DATA UNDER STUDY:
---+---

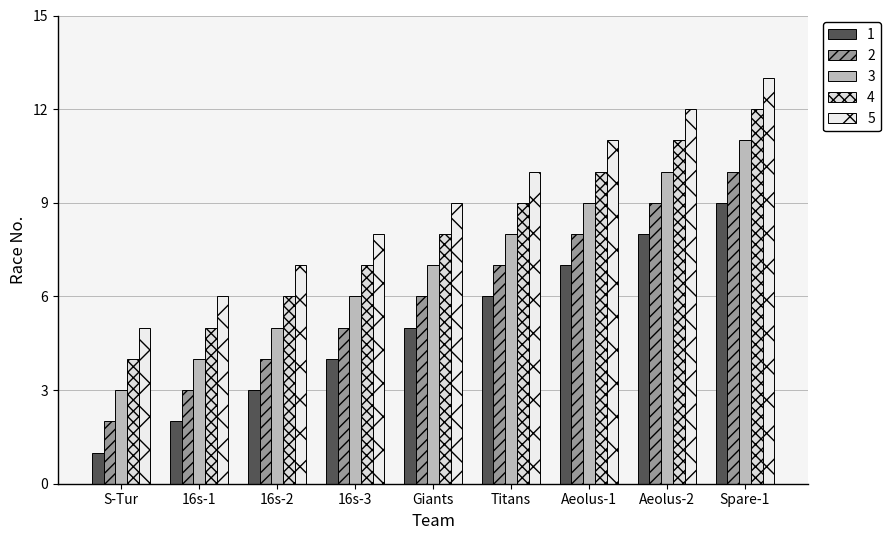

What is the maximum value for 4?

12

---+---

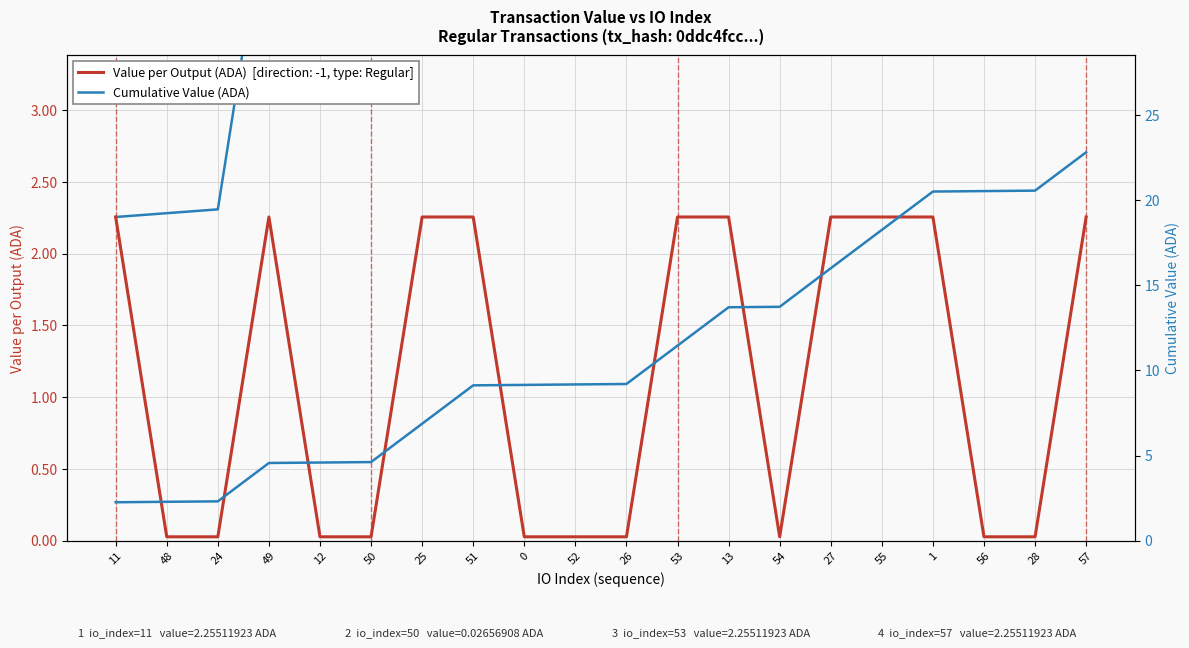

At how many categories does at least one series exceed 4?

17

---+---

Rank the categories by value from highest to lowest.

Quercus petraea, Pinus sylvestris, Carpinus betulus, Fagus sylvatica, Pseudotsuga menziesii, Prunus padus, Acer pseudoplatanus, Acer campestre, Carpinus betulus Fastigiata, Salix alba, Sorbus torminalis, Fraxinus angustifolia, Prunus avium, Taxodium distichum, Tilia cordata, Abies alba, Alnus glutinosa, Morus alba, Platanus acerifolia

---+---

WHAT YOU HAVE TO DO: Determine how many lines of the listing above contain the string "value", treating uppercase and lowercase letters as distinct. Reply with the number alone.

WRITTEN ANSWER: 2